A common but timeless staple for all high school reading lists, To Kill A Mockingbird by Harper Lee is all set to have a sequel, just a few months shy of completing 56 years in publication. Usually books that teachers tell you to read are either incredibly boring or unbelievably obscure extended metaphors for something like communism, which leaves a lot to be desired. Especially for kids like me who were just about trying to make the transition from the Baby Sitter’s Club to Kafka.
Mockingbird is different because it draws you in with a fairly easy story, dealing with big, important themes of race, gender, and class relations that we understand easily from our young narrator Scout’s point of view. The innocence and frivolity of her childhood is set against the background of long standing racism, and we are introduced to the situation through her eyes, just getting adjusted to the rampant discrimination and inequality. Mockingbird was one of the first few books to familiarise me with the idea of Gothic horror. The eerie and dilapidated town (and people) of Maycomb, the mysterious and supposedly sinister Boo Radley, are apparently obvious archetypes suggesting the same. There was a constant sense of unease and danger throughout the narration.
But through this atmosphere Harper Lee has brought out some truly horrifying aspects of the Jim Crow laws dominating America at the time, because of which justice is not meted out, the innocent suffer, and even the people who are portrayed as objectively ‘bad’, that being Mayella Ewell for wrongly accusing Tom Robinson, is a victim of patriarchy. Speaking of which, some of the most interesting female characters like Calpurnia, the cook, who is portrayed as intelligent and well-read despite being black, and Ms. Maudie, the neighbor, is portrayed to be a person of immense empathy and understanding which leads me to wonder if the law would have favored Tom Robinson if it favored the participation of women as well. The Patriarchy. Like a stain you can’t get out of history. Or the present for that matter.
Atticus Finch and the consistency in his sense of justice provide a strong moral backbone for the story and the situation, thereby educating Scout and Jem well. Scout cultivates a strong sense of right and wrong, and with her clear worldview she develops a rational way of looking at race and the unjust law. The presence of Calpurnia serves as a link between the black community and the white world, once again giving us an opening into life in the black community and how others viewed them. After Calpurnia takes Scout to the African-American church, she’s amazed by how Calpurnia seems to live a double life and ‘talk different’. She almost begins to view her as a different person. The book may have sought to bring out the fact that African-American’s are real people and not just gardeners, cooks and housekeepers.

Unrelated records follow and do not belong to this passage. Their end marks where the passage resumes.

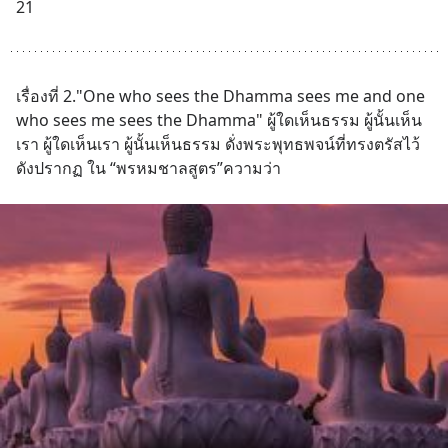
21
เรื่องที่ 2."One who sees the Dhamma sees me and one 
who sees me sees the Dhamma" ผู้ใดเห็นธรรม ผู้นั้นเห็น
เรา ผู้ใดเห็นเรา ผู้นั้นเห็นธรรม ดั่งพระพุทธพจน์ที่ทรงตรัสไว้ 
ดังปรากฏ ใน “พรหมชาลสูตร”ความว่า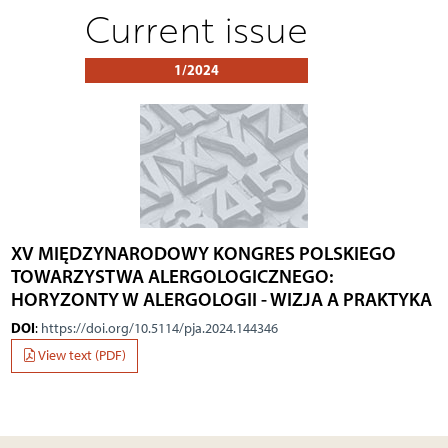
Current issue
1/2024
XV MIĘDZYNARODOWY KONGRES POLSKIEGO
TOWARZYSTWA ALERGOLOGICZNEGO:
HORYZONTY W ALERGOLOGII - WIZJA A PRAKTYKA
DOI
:
https://doi.org/10.5114/pja.2024.144346
View text (PDF)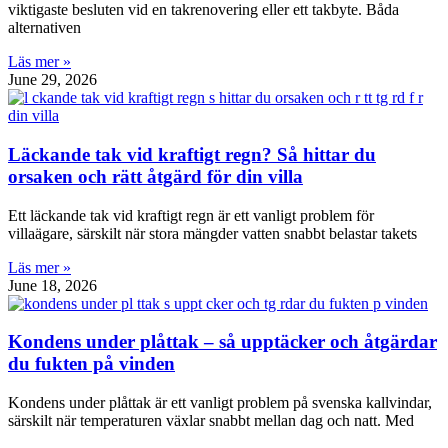
viktigaste besluten vid en takrenovering eller ett takbyte. Båda
alternativen
Läs mer »
June 29, 2026
Läckande tak vid kraftigt regn? Så hittar du
orsaken och rätt åtgärd för din villa
Ett läckande tak vid kraftigt regn är ett vanligt problem för
villaägare, särskilt när stora mängder vatten snabbt belastar takets
Läs mer »
June 18, 2026
Kondens under plåttak – så upptäcker och åtgärdar
du fukten på vinden
Kondens under plåttak är ett vanligt problem på svenska kallvindar,
särskilt när temperaturen växlar snabbt mellan dag och natt. Med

The new novel, titled Go Set a Watchman, features many of the same characters from To Kill a Mockingbird about 20 years after the first book’s events. Returning home to Maycomb to visit her father, Jean Louise Finch—Scout—struggles with issues both personal and political, involving Atticus, society, and the small Alabama town that shaped her.
A little known fact is that Lee (now 88) wrote this book before Mockingbird was written. Her editor had felt that a younger Scout’s perspective would have been interesting, and so Mockingbird was written and published instead. On unearthing Go Set a Watchman, Lee was pleased to find that it stood the test of time and was in fact, worthy of publication.
I, for one, am intrigued to revisit the town of Maycomb and experience an older- Scout’s perspective. There’s something exciting in re-experiencing a classic with a time jump of some sort. Especially since this was the initial inspiration for To Kill A Mockingbird.
TKAM is an old book, a classic, but still universally considered as old. Everything about this book seems to have been said and written and talked about already, but sometimes we tend to forget the basic teachings it imparts. That of respecting others no matter where they come from – as Scout said, there are no colored folks; there are just folks- to not judge people solely based on what everyone else thinks, to disregard prejudice and follow your moral compass. These messages will resonate whatever the time, and they will hold true for every situation.
So when Harper Lee was asked to write an Introduction for her book, she proceeded to write this brilliant piece- “Introductions inhibit pleasure, they kill the joy of anticipation, they frustrate curiosity. The only good thing about Introductions is that in some cases they delay the dose to come. ‘Mockingbird’ still says what it has to say; it has managed to survive the years without preamble.”